Per commentare la prestazione, ho deciso di partire dalle reazioni di fine partita.

Molto professionale quella di Conor O'Shea, che in conferenza stampa ha ribadito non solo la fiducia alla propria squadra, ma anche la necessità di proseguire sulla strada intrapresa. Riguardo ai giocatori, parlavano più le loro facce delle bocche: cupe, frustrate, mostravano i segni del rifiuto, dicevano implicitamente: “Non possiamo accettare che le cose vadano così”. 

E' una reazione comprensibile e del tutto naturale, ma qui sta una delle sfide più importanti per ogni sportivo: quella dell'accettazione, del riconoscimento. Per risolvere i problemi è infatti necessario prenderne atto, cioè accettarli in tutti i loro aspetti. L'atteggiamento di rifiuto peggiora solamente la naturale frustrazione che segue prestazioni scadenti o non ottimali. La frustrazione peggiora a sua volta l'ansia da prestazione e questa rende impossibile il raggiungimento di una performance soddisfacente.
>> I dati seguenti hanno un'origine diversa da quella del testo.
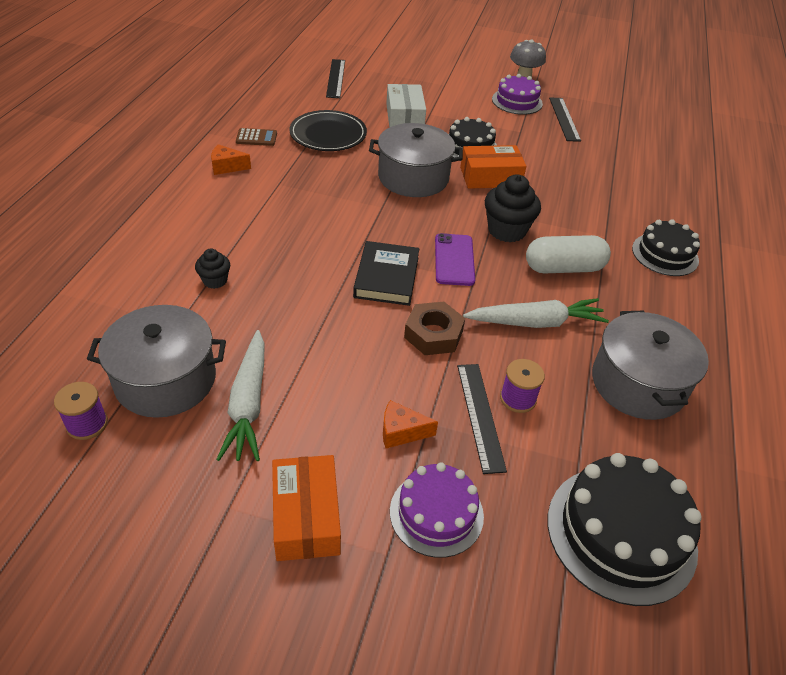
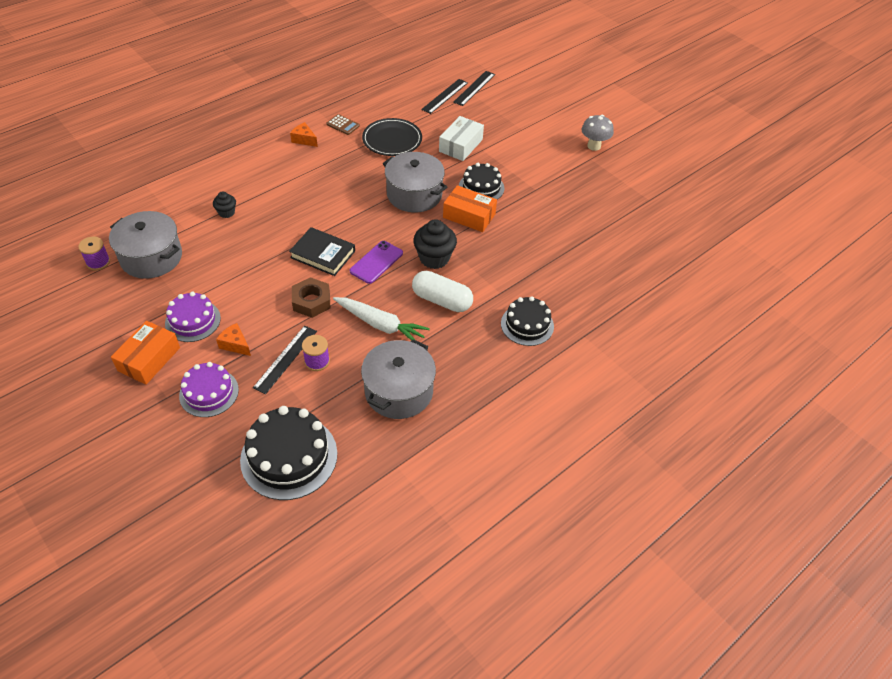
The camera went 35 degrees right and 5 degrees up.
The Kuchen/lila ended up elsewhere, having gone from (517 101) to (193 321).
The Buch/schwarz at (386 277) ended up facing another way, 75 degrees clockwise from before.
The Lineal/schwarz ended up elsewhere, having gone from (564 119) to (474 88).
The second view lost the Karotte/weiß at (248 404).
Accettare serenamente un rendimento negativo non dev'essere interpretato come una resa, ma piuttosto come una raggiunta consapevolezza di tutto ciò che dev'essere fatto per migliorare. Questo sarà un tema costante di questa rubrica: abbastanza semplice da raccontare, molto complicato da mettere in pratica.

Vorrei scrivere anche della reazione degli addetti ai lavori: giornalisti, allenatori, ex giocatori, dirigenti. Da queste categorie sono arrivate le critiche più aspre: in particolare, ho letto spesso commenti che biasimavano la cattiva qualità dei nostri giocatori. Si è detto e scritto: i nostri giocatori non sono abbastanza bravi per competere con gli altri. 

Oltre al fatto che queste considerazioni sono false in modo evidente (perché molti dei nostri giocatori hanno giocato, giocano o giocheranno all'estero oppure semplicemente perché in altre occasioni hanno dato ottima prova delle proprie capacità),  mi colpiscono un paio di cose.

La prima è che questi commenti, salvo rarissime eccezioni, non considerano gli aspetti mentali come fondamentali nella pratica sportiva di alto livello. Come se il cervello si occupasse solo della meccanica del corpo e non anche di tutto il resto.

Il secondo aspetto che mi colpisce è che per molti una squadra sembra essere solo una semplice somma dei suoi elementi. Prendete 15 ottimi giocatori e formerete sempre un'ottima squadra. E' così? Non sempre, anzi quasi mai. Le relazioni implicite ed esplicite che si creano all'interno di una squadra sono capaci di alterare completamente le prestazioni dei singoli. Al contrario, molto difficilmente un singolo o alcuni singoli giocatori sono capaci di cambiare il trend della prestazione complessiva di una squadra. 

Quest'ultima, infatti, è a tutti gli effetti un'entità a parte. Chi allena non prepara solo i singoli giocatori, ma anche la squadra nel suo complesso, che deve agire e reagire alle situazioni come una cosa sola.

Per concludere, molti si lamentano della qualità dei nostri giocatori. Potrebbe essere, invece, che nel nostro Paese il primo elemento da migliorare sia la consapevolezza di come far emergere tutta la qualità che c'è?